Collected data entries:
>>>>>
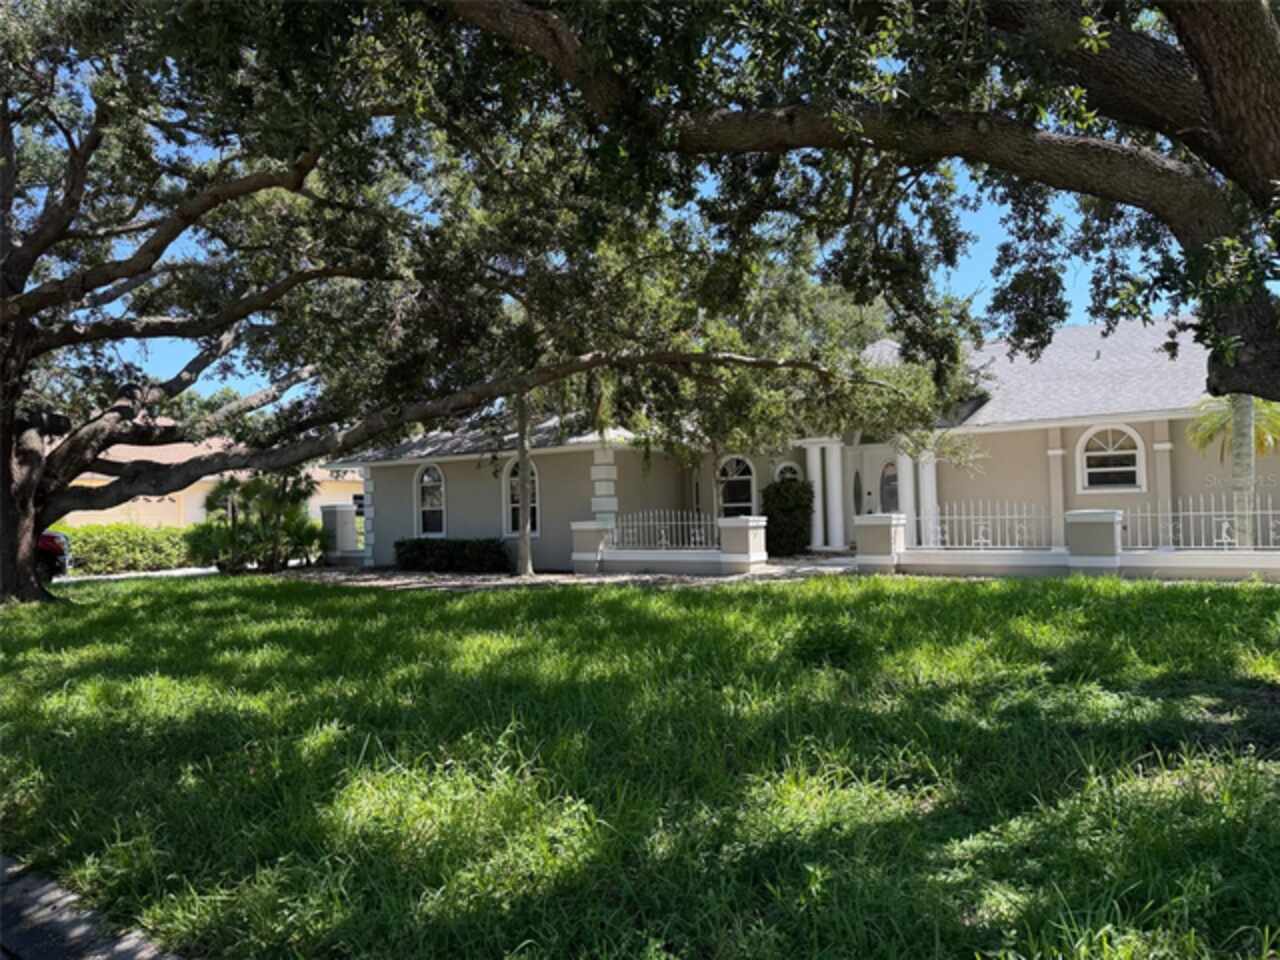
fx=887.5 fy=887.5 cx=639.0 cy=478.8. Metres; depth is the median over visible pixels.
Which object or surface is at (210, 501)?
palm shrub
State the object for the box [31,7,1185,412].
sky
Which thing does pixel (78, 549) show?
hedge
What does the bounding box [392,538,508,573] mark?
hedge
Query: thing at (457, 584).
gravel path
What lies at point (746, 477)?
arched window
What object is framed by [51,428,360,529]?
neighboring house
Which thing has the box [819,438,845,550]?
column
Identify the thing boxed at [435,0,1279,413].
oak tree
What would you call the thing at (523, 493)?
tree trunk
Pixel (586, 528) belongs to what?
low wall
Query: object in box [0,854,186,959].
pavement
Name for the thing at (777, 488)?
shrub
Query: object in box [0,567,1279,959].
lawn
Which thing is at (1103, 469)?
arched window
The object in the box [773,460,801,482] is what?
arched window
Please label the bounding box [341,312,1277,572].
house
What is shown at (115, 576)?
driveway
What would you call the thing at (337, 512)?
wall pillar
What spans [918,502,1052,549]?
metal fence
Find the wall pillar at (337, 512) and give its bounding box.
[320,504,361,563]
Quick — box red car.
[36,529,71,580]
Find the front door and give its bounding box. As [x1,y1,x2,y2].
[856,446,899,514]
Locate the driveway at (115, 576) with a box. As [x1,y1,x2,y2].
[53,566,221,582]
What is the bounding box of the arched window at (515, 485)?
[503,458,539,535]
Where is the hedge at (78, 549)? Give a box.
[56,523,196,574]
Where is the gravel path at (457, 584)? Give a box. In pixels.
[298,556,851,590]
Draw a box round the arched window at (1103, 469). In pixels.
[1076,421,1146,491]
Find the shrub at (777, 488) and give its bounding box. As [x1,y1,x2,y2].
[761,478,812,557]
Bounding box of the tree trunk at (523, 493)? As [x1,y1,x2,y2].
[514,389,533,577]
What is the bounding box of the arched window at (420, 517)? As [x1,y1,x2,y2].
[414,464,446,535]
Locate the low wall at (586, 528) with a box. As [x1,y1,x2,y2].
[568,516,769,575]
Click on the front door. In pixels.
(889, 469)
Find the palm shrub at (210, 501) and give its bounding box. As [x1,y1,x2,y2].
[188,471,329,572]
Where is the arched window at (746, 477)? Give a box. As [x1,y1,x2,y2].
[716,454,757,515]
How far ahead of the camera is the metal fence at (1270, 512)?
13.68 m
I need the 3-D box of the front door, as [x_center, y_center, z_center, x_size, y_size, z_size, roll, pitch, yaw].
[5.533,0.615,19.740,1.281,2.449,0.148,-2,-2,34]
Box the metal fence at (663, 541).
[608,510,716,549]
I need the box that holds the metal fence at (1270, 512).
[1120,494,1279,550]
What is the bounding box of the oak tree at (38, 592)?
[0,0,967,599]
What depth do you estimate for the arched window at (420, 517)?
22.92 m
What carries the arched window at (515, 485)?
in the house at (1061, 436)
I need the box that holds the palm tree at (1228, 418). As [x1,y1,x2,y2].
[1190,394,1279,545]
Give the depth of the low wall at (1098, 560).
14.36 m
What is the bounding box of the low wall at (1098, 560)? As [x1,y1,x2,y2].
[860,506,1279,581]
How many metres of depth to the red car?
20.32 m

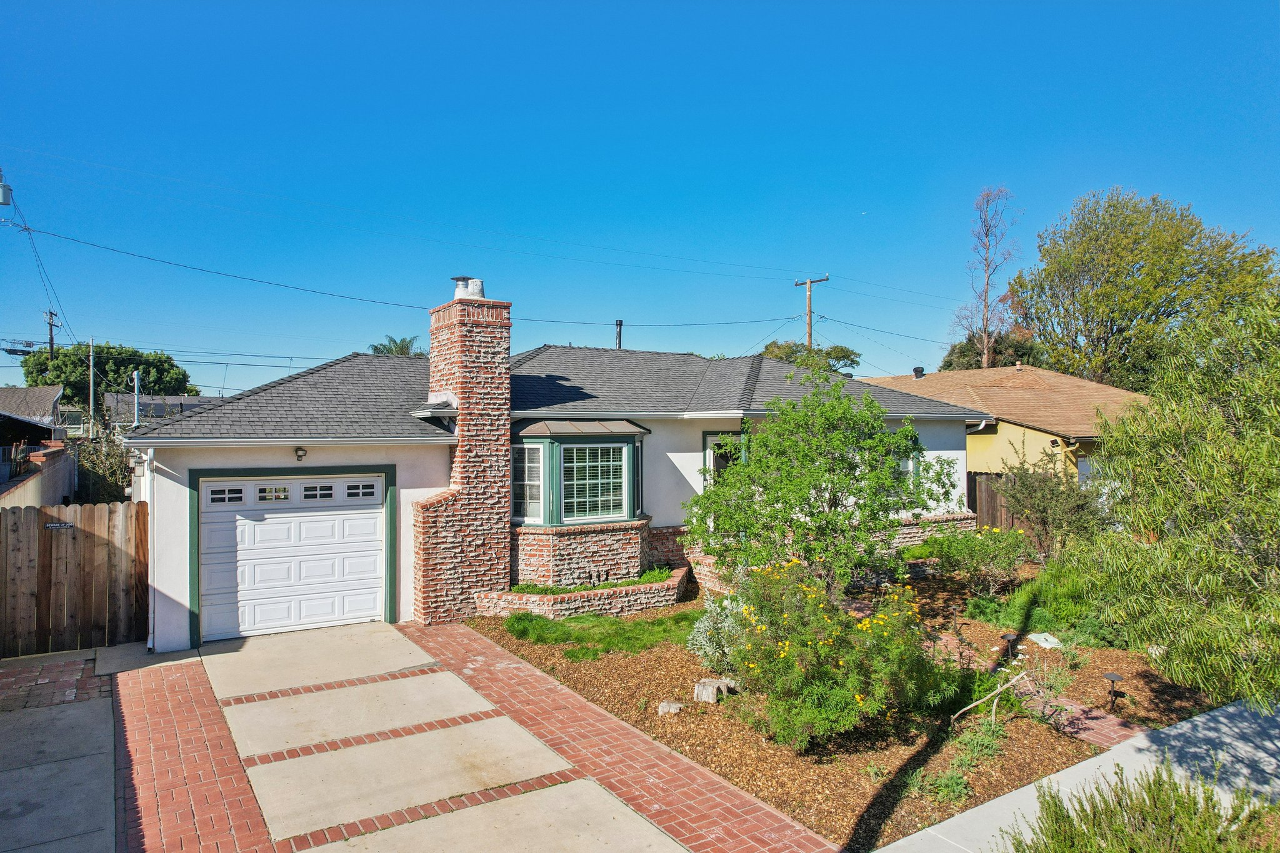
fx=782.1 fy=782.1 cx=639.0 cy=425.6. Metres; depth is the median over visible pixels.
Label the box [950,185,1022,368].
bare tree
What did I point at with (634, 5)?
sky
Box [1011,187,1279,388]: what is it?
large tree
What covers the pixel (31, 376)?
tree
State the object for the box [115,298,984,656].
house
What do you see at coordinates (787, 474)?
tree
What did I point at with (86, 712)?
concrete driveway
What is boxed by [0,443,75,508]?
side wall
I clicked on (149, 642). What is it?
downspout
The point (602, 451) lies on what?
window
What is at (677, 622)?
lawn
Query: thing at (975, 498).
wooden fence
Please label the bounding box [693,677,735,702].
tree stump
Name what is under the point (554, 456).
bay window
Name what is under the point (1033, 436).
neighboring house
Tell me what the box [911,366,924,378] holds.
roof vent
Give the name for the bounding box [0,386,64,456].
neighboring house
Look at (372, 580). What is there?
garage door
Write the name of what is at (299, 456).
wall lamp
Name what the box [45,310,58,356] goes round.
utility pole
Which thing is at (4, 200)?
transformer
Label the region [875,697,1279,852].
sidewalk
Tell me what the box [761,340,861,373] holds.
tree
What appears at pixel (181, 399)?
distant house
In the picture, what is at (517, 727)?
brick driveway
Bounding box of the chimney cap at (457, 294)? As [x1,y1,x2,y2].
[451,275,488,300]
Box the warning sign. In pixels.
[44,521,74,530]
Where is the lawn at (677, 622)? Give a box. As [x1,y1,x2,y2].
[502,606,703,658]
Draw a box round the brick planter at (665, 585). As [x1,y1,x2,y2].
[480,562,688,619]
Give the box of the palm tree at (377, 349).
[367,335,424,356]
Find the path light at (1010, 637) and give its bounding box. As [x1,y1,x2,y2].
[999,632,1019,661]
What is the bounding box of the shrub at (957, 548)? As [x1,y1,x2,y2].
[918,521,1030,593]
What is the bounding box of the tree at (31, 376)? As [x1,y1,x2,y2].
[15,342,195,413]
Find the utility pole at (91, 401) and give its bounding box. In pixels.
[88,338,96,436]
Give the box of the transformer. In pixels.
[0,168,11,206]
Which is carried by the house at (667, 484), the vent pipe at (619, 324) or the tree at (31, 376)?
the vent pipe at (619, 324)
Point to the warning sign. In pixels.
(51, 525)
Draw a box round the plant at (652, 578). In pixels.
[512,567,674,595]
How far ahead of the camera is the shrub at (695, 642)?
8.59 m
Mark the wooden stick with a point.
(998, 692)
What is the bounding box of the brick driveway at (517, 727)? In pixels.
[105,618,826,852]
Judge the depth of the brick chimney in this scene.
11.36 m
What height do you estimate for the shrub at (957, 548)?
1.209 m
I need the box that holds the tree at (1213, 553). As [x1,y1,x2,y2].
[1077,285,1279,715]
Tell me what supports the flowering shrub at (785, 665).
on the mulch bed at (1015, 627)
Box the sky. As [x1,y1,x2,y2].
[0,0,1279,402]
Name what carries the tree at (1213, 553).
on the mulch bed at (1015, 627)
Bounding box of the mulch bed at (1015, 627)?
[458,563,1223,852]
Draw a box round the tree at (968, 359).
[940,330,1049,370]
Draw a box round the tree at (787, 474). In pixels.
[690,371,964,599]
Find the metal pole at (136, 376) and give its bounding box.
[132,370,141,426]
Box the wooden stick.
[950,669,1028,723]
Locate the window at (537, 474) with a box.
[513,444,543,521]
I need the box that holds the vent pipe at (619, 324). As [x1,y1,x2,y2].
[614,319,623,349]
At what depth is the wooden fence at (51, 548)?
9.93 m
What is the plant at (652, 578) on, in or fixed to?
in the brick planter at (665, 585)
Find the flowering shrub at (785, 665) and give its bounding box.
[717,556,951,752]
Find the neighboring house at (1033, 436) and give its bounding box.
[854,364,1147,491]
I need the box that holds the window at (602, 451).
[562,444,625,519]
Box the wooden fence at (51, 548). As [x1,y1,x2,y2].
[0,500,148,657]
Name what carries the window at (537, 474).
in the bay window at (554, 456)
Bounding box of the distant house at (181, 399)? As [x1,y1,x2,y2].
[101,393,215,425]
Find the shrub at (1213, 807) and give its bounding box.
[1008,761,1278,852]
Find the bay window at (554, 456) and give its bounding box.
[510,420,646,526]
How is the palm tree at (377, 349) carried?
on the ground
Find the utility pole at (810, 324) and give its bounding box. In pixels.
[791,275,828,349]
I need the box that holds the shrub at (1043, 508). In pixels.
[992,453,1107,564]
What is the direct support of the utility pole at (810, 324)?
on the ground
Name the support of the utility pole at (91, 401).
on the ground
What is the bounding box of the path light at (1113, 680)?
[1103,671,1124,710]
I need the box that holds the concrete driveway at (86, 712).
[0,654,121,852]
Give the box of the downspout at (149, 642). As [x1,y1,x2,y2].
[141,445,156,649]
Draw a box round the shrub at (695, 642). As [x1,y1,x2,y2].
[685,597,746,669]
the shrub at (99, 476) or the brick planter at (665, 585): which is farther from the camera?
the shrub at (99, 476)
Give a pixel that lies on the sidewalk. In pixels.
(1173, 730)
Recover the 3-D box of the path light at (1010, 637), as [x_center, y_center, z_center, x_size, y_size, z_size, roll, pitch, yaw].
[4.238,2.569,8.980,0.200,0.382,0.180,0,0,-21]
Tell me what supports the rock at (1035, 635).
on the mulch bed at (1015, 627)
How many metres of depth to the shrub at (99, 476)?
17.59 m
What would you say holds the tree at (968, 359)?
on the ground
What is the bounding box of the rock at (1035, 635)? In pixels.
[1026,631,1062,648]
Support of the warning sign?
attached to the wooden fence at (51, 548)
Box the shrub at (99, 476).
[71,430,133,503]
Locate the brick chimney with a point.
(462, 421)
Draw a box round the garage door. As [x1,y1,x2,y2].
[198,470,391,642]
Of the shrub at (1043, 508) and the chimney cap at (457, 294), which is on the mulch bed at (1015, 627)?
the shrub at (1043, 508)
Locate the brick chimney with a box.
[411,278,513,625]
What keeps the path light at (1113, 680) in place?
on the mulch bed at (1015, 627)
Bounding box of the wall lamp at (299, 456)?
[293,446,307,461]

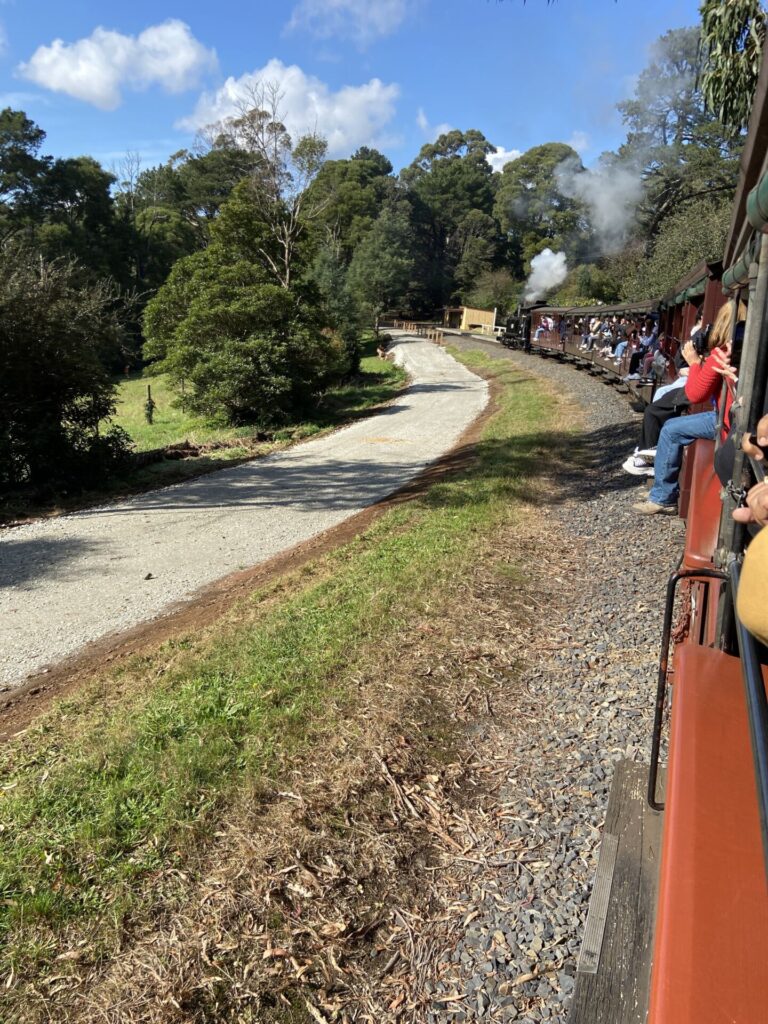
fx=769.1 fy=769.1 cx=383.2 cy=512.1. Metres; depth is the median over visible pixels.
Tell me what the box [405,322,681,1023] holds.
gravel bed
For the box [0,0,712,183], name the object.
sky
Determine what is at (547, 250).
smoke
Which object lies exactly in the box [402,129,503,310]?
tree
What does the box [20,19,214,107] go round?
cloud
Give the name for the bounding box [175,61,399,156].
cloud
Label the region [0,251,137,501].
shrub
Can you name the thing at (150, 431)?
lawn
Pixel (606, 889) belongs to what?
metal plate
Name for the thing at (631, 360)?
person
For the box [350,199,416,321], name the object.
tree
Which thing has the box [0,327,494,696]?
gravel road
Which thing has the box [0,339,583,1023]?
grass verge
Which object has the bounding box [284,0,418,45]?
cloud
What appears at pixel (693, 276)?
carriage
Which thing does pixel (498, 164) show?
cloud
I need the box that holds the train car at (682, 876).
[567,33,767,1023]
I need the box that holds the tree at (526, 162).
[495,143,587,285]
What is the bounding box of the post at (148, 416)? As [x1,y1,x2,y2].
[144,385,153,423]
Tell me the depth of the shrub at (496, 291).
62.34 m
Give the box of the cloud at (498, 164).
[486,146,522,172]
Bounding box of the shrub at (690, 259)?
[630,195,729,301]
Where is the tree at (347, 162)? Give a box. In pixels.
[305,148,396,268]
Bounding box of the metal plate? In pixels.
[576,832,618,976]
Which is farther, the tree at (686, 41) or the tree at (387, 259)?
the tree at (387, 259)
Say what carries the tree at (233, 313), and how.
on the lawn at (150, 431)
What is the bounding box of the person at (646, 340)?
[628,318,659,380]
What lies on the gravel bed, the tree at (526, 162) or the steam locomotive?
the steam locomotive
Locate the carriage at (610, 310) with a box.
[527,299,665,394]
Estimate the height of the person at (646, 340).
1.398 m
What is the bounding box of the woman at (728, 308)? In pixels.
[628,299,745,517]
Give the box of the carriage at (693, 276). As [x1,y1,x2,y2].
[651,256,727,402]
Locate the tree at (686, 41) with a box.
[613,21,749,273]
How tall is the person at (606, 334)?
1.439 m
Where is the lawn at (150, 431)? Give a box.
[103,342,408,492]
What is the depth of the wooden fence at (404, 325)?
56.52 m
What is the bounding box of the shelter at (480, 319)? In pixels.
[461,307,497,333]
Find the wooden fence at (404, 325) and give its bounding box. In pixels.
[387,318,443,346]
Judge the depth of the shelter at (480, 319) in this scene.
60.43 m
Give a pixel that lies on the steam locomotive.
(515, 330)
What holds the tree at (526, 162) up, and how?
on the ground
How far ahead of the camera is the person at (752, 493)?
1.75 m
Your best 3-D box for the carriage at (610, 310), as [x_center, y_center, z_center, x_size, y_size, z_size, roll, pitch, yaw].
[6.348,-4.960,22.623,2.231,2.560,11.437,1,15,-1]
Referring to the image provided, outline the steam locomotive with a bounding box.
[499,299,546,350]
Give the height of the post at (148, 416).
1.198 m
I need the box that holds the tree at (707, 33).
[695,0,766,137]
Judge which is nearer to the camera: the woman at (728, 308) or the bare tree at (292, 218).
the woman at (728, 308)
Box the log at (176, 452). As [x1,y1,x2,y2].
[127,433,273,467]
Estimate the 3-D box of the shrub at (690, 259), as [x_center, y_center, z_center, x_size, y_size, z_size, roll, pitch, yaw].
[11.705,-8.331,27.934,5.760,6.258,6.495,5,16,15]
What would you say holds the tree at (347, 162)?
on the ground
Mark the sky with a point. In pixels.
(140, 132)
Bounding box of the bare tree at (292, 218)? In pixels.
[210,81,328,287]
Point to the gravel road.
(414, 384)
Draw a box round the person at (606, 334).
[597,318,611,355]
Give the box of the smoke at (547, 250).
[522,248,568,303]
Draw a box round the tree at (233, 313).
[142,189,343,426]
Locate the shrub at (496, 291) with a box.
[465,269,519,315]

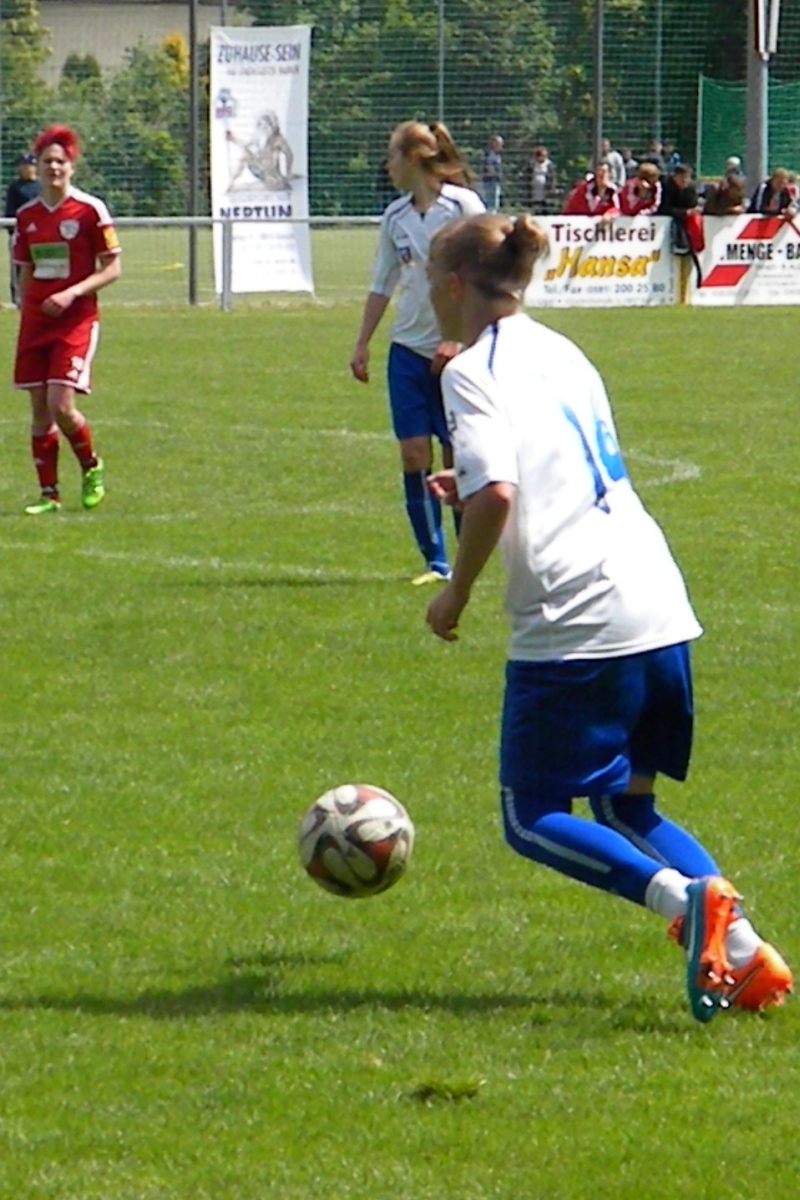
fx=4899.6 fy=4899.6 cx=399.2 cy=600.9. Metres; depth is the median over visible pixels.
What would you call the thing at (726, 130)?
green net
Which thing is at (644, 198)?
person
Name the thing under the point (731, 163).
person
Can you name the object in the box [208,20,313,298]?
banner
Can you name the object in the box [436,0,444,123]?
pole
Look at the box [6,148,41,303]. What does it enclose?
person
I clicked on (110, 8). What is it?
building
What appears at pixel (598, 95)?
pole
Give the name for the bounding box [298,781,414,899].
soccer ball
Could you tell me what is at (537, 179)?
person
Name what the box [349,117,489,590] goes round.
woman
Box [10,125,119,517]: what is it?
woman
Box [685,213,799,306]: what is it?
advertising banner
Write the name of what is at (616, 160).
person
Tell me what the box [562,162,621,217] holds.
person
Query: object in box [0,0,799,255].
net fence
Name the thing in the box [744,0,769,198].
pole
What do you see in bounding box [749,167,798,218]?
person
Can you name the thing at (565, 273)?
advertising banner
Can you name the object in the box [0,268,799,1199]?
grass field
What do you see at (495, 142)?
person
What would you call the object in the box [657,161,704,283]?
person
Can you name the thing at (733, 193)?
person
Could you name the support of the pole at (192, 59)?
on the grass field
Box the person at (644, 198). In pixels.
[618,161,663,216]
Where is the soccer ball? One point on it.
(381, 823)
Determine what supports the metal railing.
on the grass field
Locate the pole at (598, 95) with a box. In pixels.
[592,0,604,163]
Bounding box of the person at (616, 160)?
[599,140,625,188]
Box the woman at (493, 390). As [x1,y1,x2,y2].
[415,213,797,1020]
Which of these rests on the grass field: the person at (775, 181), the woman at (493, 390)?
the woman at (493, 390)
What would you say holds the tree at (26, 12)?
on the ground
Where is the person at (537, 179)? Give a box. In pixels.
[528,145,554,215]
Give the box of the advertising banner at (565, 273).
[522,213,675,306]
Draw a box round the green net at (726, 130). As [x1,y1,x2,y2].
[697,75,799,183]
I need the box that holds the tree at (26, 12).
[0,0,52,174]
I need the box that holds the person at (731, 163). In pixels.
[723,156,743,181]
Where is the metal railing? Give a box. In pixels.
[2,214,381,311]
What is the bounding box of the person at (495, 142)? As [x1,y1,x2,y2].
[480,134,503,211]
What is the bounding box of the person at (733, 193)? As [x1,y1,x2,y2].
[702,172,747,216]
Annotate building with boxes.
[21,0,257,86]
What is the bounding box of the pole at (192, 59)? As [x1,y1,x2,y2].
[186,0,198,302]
<<<<<
**Exercise objective**
Starting from the line with "Can you name the thing at (733, 193)?" and ending with the final line of the data, quote every line exactly, both ends included.

**Answer space**
Can you name the thing at (733, 193)?
person
Could you name the support of the pole at (192, 59)?
on the grass field
Box the person at (644, 198). In pixels.
[618,161,663,216]
Where is the soccer ball? One point on it.
(381, 823)
Determine what supports the metal railing.
on the grass field
Locate the pole at (598, 95) with a box. In pixels.
[592,0,604,163]
Bounding box of the person at (616, 160)?
[599,140,625,188]
Box the woman at (493, 390). As [x1,y1,x2,y2].
[415,213,797,1020]
Which of these rests on the grass field: the person at (775, 181), the woman at (493, 390)?
the woman at (493, 390)
What would you say holds the tree at (26, 12)?
on the ground
Where is the person at (537, 179)? Give a box. In pixels.
[528,145,554,215]
Give the box of the advertising banner at (565, 273).
[522,213,675,306]
Draw a box round the green net at (726, 130). As [x1,y1,x2,y2].
[697,75,799,183]
I need the box that holds the tree at (26, 12).
[0,0,52,174]
I need the box that holds the person at (731, 163). In pixels.
[723,156,743,181]
Where is the metal railing? Give a box. In pixels.
[2,214,381,311]
What is the bounding box of the person at (495, 142)? As [x1,y1,x2,y2].
[480,134,503,211]
What is the bounding box of the person at (733, 193)? As [x1,y1,x2,y2].
[702,172,747,216]
Annotate building with boxes.
[21,0,257,86]
What is the bounding box of the pole at (192, 59)? As [x1,y1,x2,y2].
[186,0,198,302]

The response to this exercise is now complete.